A Guide to the United States’ History of Recognition, Diplomatic, and Consular Relations, by Country, since 1776: Guinea-Bissau
The United States recognized the Republic of Guinea-Bissau on September 10, 1974, when President Gerald R. Ford sent a letter to that effect to President of the Council of State Luis de Akmeida Cabral. The Embassy suspended operations in 1998; the U.S. Ambassador to Senegal has been accredited to Guinea-Bissau since 2003.
U.S. Recognition of Guinea-Bissau, 1974.
The United States recognized the Republic of Guinea-Bissau on September 10, 1974, when President Gerald R. Ford sent a letter to that effect to President of the Council of State Luis de Akmeida Cabral. Guinea-Bissau previously had been under Portuguese sovereignty.
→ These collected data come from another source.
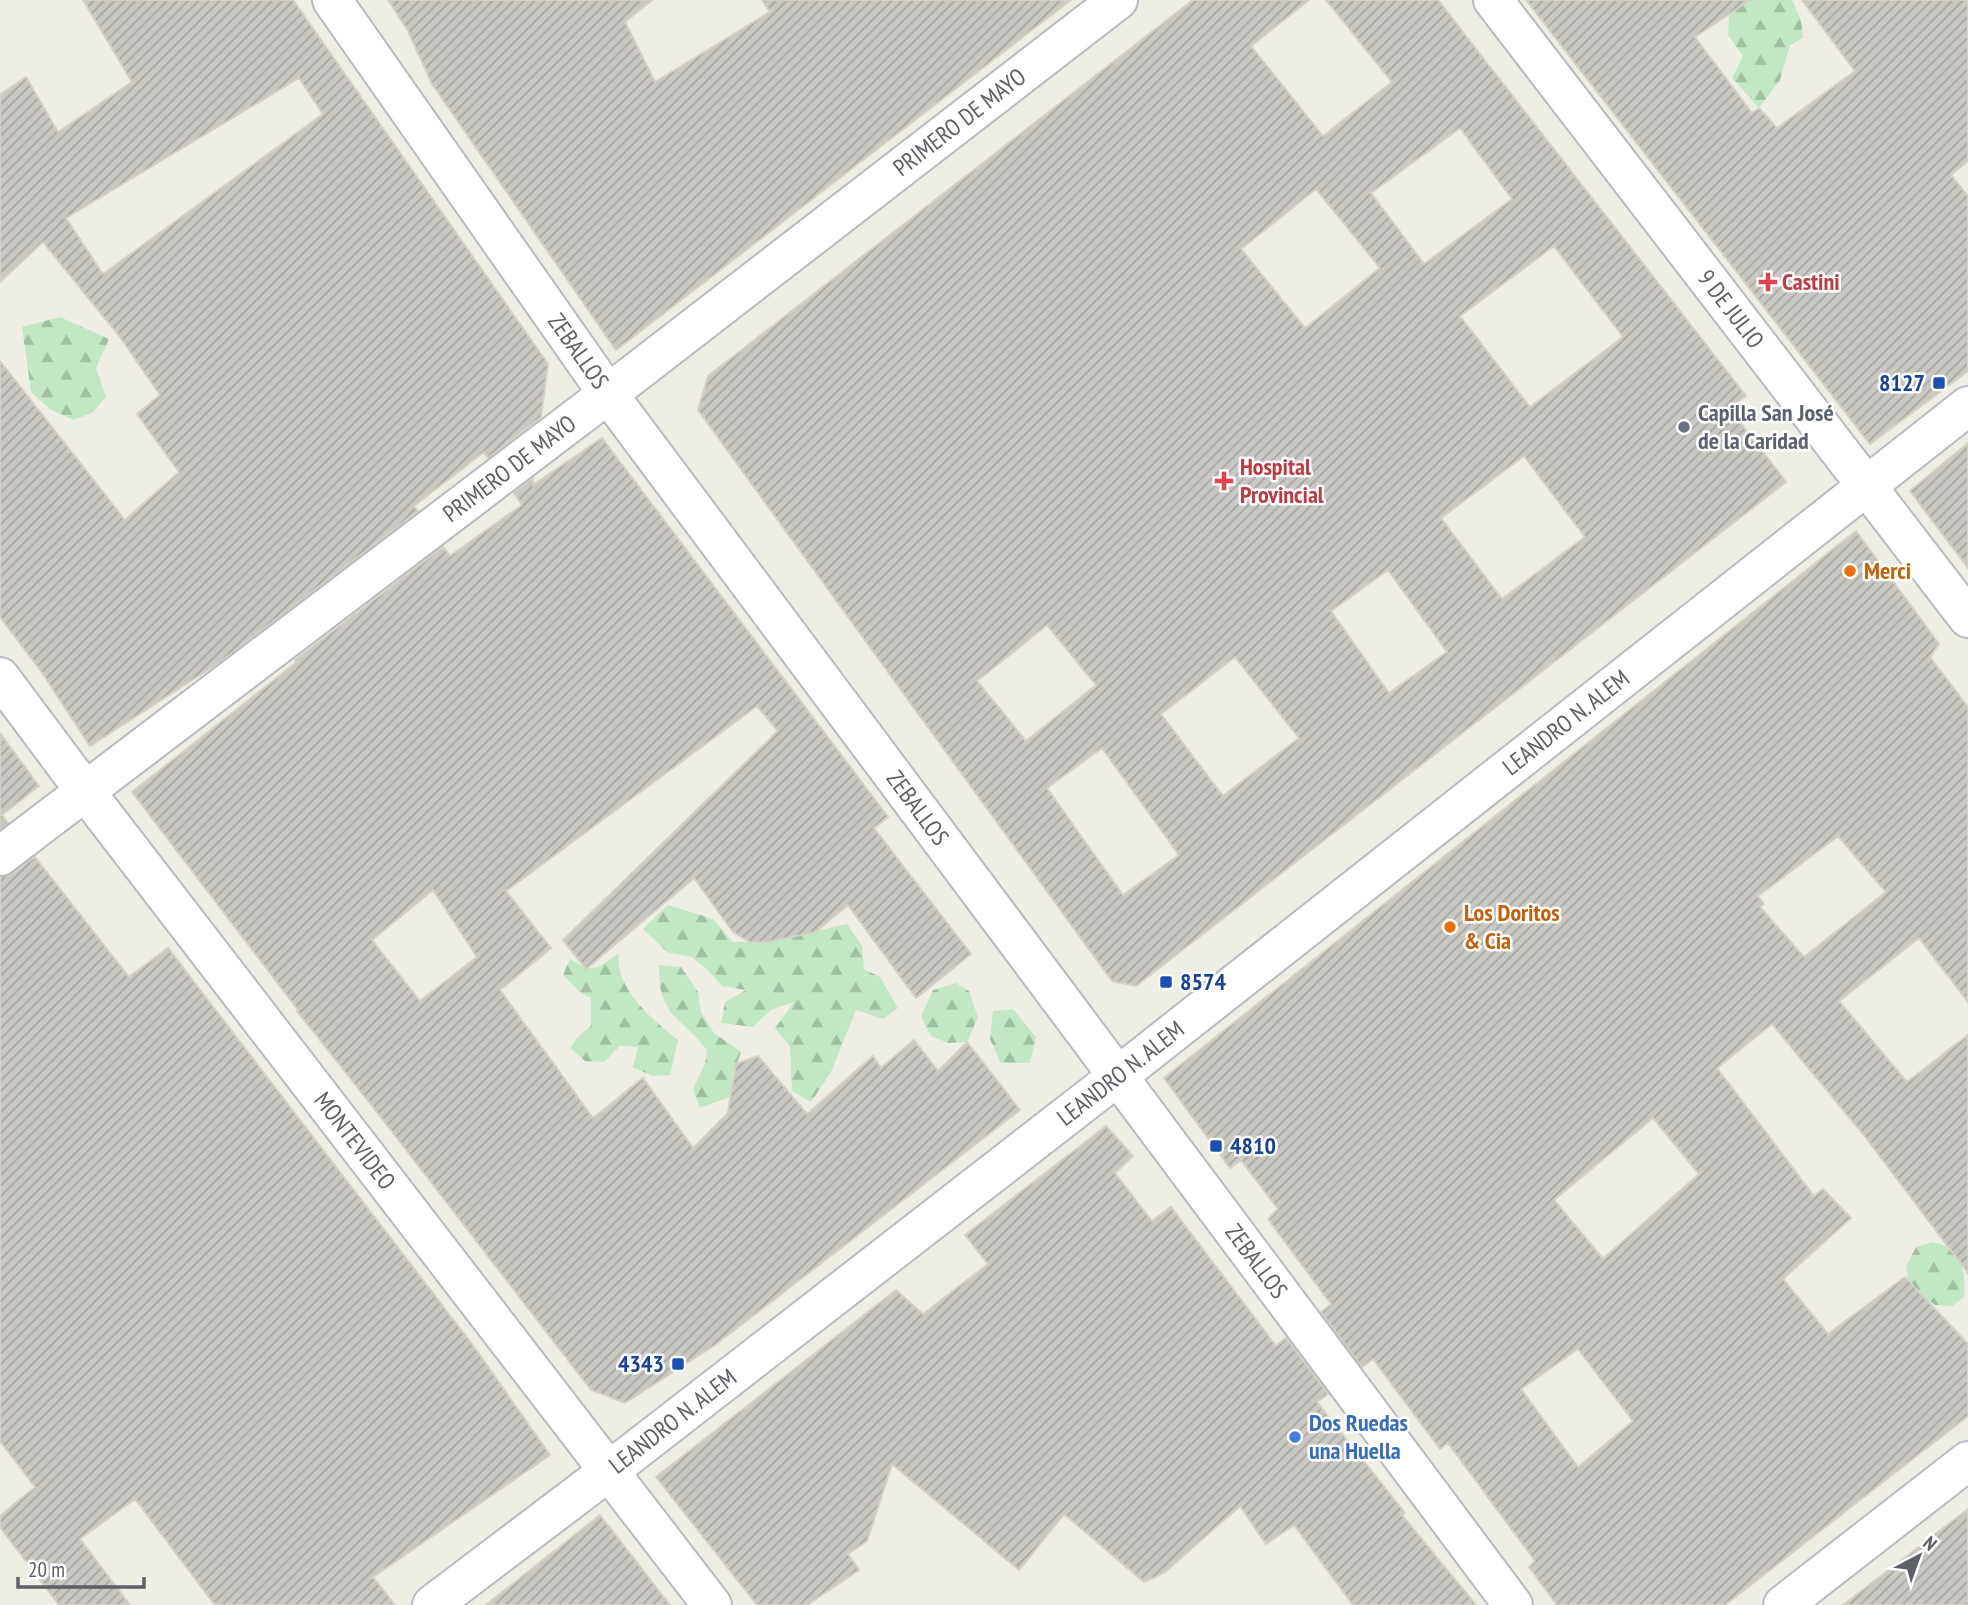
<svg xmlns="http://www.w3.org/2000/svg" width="1968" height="1605" font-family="'PT Sans Narrow',sans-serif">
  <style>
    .forest { fill: url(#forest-firs) }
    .building { fill: url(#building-hatch); stroke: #d4d0c3; stroke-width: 2; fill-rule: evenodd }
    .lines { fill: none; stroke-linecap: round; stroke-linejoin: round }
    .street-casing { stroke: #b7babf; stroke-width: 42 }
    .secondary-casing { stroke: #b8bbc1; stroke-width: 42 }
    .street { stroke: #fff; stroke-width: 38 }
    .secondary { stroke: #fff; stroke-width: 38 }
    .health-dot { fill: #e0444e; stroke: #fff; stroke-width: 2.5 }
    .transit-dot { fill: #1a4fb4; stroke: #fff; stroke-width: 2.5 }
    .worship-dot { fill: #6b7280; stroke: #fff; stroke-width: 2.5 }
    .food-dot { fill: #e8710a; stroke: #fff; stroke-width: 2.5 }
    .shop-dot { fill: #3f7fe0; stroke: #fff; stroke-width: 2.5 }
    .labels { text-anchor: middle; stroke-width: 5; stroke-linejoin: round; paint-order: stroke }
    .street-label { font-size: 24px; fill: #5d6066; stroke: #fff }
    .health-label { font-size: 24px; font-weight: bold; fill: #be3a42; stroke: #fff; text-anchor: start }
    .transit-label { font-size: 24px; font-weight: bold; fill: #164399; stroke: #fff; text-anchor: end }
    .worship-label { font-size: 24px; font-weight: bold; fill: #5b616d; stroke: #fff; text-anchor: start }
    .food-label { font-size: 24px; font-weight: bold; fill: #c56008; stroke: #fff; text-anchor: start }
    .shop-label { font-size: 24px; font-weight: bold; fill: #366cbe; stroke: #fff; text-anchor: start }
  </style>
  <defs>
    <pattern id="forest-firs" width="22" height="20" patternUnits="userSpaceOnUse" patternTransform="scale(1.75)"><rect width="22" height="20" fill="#c2e7c4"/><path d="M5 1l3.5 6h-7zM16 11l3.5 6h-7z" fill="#a1bfa3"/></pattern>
    <pattern id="building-hatch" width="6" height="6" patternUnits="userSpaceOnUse" patternTransform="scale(1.75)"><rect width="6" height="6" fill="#cac8c2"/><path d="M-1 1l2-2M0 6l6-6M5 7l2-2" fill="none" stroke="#a7a6a1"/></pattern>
  </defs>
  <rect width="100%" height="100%" fill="#efeee5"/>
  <path class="forest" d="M1730 0H1792L1801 20 1803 38 1790 45 1780 80 1759 108 1732 78 1743 56 1728 35Z
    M60 317 109 339 96 368 106 397 92 413 73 420 50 409 31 392 22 327Z
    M668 905 713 919 733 942H767L847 924 862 946 864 969 880 977 898 1008 883 1019 856 1010 831 1072 811 1102 792 1091 790 1046 775 1028 794 1002 771 1010 753 1027 721 1023 725 1002 746 990 722 986 707 969 691 957 667 952 643 929Z
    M619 953C613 986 653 1021 678 1040L670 1075 652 1076 633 1067 638 1047 620 1046 604 1062 585 1061 570 1048 578 1037 591 1026V998L580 992 563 975 570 959C595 974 596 969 619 953Z
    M659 965 681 967 698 992 701 1012 714 1033 741 1052 733 1074 730 1097 700 1108 693 1089 705 1064 707 1050C679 1015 658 1016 659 965Z
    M956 983 969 991 978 1017 967 1042 948 1043 931 1036 921 1016 933 990Z
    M1013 1009 1036 1037 1030 1063H1001L990 1039 993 1011Z
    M1933 1242C1938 1244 1946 1245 1950 1248 1965 1258 1965 1281 1964 1297L1952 1306 1935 1305 1909 1287 1906 1266 1916 1247Z"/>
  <path class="building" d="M83 0H293L548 364 541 417 488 458 484 452 414 506 418 511 220 662 90 746 41 671 0 617V361L125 520 179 472 137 414 160 395 120 337 43 242 0 282V95L26 77 58 132 132 82ZM299 78 323 114 103 274 66 218Z
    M388 0H652L625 22 655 82 770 12 762 0H1071L616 350 432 84 408 31Z
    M1193 0H1309L1251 46 1323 136 1392 82 1326 0H1438L1746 396 1729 408 1786 482 1136 986 1112 981 698 410 708 376ZM1460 128 1512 199 1424 264 1371 193ZM1316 189 1380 268 1305 328 1241 249ZM1554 246 1623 337 1530 407 1460 316ZM1524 456 1585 537 1502 599 1441 518ZM1388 570 1447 652 1389 693 1331 611ZM1047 625 1096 685 1026 741 977 681ZM1235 657 1299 738 1223 796 1161 714ZM1102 748 1179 855 1123 895 1047 788Z
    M1526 0H1750L1695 37 1752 113 1759 108 1777 128 1855 71 1802 0H1968V161L1951 175 1968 196V371L1870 444Z
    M602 438 888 817 874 828 971 954 916 998 848 905 815 932 767 942H750L733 932 694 878 586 969 563 940 778 731 757 706 506 891 551 948 500 990 593 1118 643 1078 693 1148 728 1113 736 1064 758 1056 807 1114 873 1056 881 1068 914 1040 938 1071 967 1042 1020 1110 715 1345 625 1403 591 1390 380 1116 297 1011 298 1010 132 792 297 662 295 660 443 547 450 556 522 505 514 493 533 478V485ZM433 890 477 957 420 1001 372 940Z
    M1968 443V568L1910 491Z
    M1856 531 1939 644 1930 657 1968 707V1002L1919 938 1839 1001 1907 1082 1968 1035V1273L1863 1134 1772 1024 1717 1068 1814 1196 1823 1189 1851 1218 1783 1279 1828 1334 1905 1277 1968 1344V1416L1725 1605H1557L1529 1567 1535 1561 1448 1443 1440 1449 1373 1359 1362 1367 1321 1312 1331 1304 1268 1219 1278 1209 1241 1160 1230 1168 1164 1078ZM1838 836 1886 892 1804 957 1760 907 1764 904 1758 896ZM1653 1118 1699 1174 1603 1259 1554 1200ZM1578 1349 1633 1421 1578 1467 1521 1389Z
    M0 733 39 786 2 815 8 823 0 829Z
    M35 857 129 977 168 948 472 1344 550 1455 373 1577 395 1605H215L135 1499 80 1539 130 1605H59L0 1527V1516L35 1487 0 1441V877L13 873Z
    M1106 1126 1133 1156 1115 1173 1152 1221 1171 1207 1276 1346 1286 1338 1328 1394 1317 1402 1405 1513 1402 1515 1476 1605H1353L1294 1525 1266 1544 1240 1506 1164 1573 1144 1582 1064 1514 1019 1570 892 1464 867 1541 848 1554 859 1570 807 1605H757L656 1477 896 1290 923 1314 988 1264 965 1235Z
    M1968 1509V1605H1843L1929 1539Z
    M600 1515 670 1605H486Z"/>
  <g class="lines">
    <g class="street-casing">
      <g id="street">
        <path id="s1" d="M332 0 608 394 1513 1605"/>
        <path id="s2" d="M1493 0 1968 618"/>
        <path id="s3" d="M0 677 85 791 712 1605"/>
        <path id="s4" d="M0 856 608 394 1118 0"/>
      </g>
    </g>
    <g class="secondary-casing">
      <g id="secondary">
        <path id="s5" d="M432 1605 609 1471 1118 1076 1968 406"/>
        <path d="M1783 1605 1968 1461"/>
      </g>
    </g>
    <use href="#street" class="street"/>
    <use href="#secondary" class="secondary"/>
  </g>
  <g class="health-dot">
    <path d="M1764.5 271.5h7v7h7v7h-7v7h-7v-7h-7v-7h7z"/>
    <path d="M1220.5 470.5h7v7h7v7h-7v7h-7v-7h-7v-7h7z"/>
  </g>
  <g class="transit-dot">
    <rect x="1932" y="376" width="14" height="14" rx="3.5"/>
    <rect x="1159" y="975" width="14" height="14" rx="3.5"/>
    <rect x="1209" y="1139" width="14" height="14" rx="3.5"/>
    <rect x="671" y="1357" width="14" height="14" rx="3.5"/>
  </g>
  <circle class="worship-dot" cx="1684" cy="427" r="7"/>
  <g class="food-dot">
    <circle cx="1850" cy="571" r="7"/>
    <circle cx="1450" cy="927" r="7"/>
  </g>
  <circle class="shop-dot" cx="1295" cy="1437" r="7"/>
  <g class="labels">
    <g class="street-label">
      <text dy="8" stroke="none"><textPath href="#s4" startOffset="1208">PRIMERO DE MAYO</textPath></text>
      <text dy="8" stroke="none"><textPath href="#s2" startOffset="390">9 DE JULIO</textPath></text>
      <text dy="8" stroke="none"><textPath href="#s1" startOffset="429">ZEBALLOS</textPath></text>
      <text dy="8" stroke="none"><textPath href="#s4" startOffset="640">PRIMERO DE MAYO</textPath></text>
      <text dy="8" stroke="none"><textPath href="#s5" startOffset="1437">LEANDRO N. ALEM</textPath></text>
      <text dy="8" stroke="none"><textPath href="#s1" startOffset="998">ZEBALLOS</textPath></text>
      <text dy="8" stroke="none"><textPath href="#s5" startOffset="870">LEANDRO N. ALEM</textPath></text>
      <text dy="8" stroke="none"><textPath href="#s3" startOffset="584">MONTEVIDEO</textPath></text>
      <text dy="8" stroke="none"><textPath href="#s1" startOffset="1564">ZEBALLOS</textPath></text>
      <text dy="8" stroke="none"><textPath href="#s5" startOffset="303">LEANDRO N. ALEM</textPath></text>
    </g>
    <g class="health-label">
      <text x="1782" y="290">Castini</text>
      <text x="1240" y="475">Hospital<tspan x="1240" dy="28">Provincial</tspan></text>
    </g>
    <g class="transit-label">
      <text x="1925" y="391">8127</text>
      <text x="1180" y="990" text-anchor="start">8574</text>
      <text x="1230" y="1154" text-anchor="start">4810</text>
      <text x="664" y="1372">4343</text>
    </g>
    <g class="worship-label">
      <text x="1698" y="421">Capilla San José<tspan x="1698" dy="28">de la Caridad</tspan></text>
    </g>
    <g class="food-label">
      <text x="1864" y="579">Merci</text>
      <text x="1464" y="921">Los Doritos<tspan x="1464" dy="28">&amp; Cia</tspan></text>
    </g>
    <g class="shop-label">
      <text x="1309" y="1431">Dos Ruedas<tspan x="1309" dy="28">una Huella</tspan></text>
    </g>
  </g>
  <g transform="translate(1919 1556) rotate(41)" stroke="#ffffff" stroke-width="5" paint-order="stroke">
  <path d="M0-5L12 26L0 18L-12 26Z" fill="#5d6066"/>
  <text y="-10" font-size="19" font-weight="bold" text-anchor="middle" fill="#5d6066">N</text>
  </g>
  <path d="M18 1577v10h126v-10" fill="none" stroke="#5d6066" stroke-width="3.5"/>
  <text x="28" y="1577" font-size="21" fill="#5d6066" stroke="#ffffff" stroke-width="5" paint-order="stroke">20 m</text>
</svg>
Establishment of Diplomatic Relations, 1975.
Diplomatic relations were established on September 3, 1975, when Ambassador of Guinea-Bissau Gil Vicente Vaz Fernandes presented his credentials to President Gerald R. Ford.
Establishment of the American Embassy in Guinea-Bissau, 1976.
Embassy Bissau was established on June 30, 1976, with Dean Curran as Chargé d’Affaires ad interim.
Suspension of the U.S. Embassy in Guinea-Bissau, 1998.
Embassy Bissau suspended operations on June 14, 1998, following the start of civil war in Guinea-Bissau. The U.S. Ambassador to Senegal subsequently handled relations with Guinea-Bissau.
Accreditation of U.S. Ambassador, 2003.
The U.S. Ambassador to Senegal, Richard Allen Roth was accredited to Guinea-Bissau on February 13, 2003, when he presented his credentials to President Kumba Yala.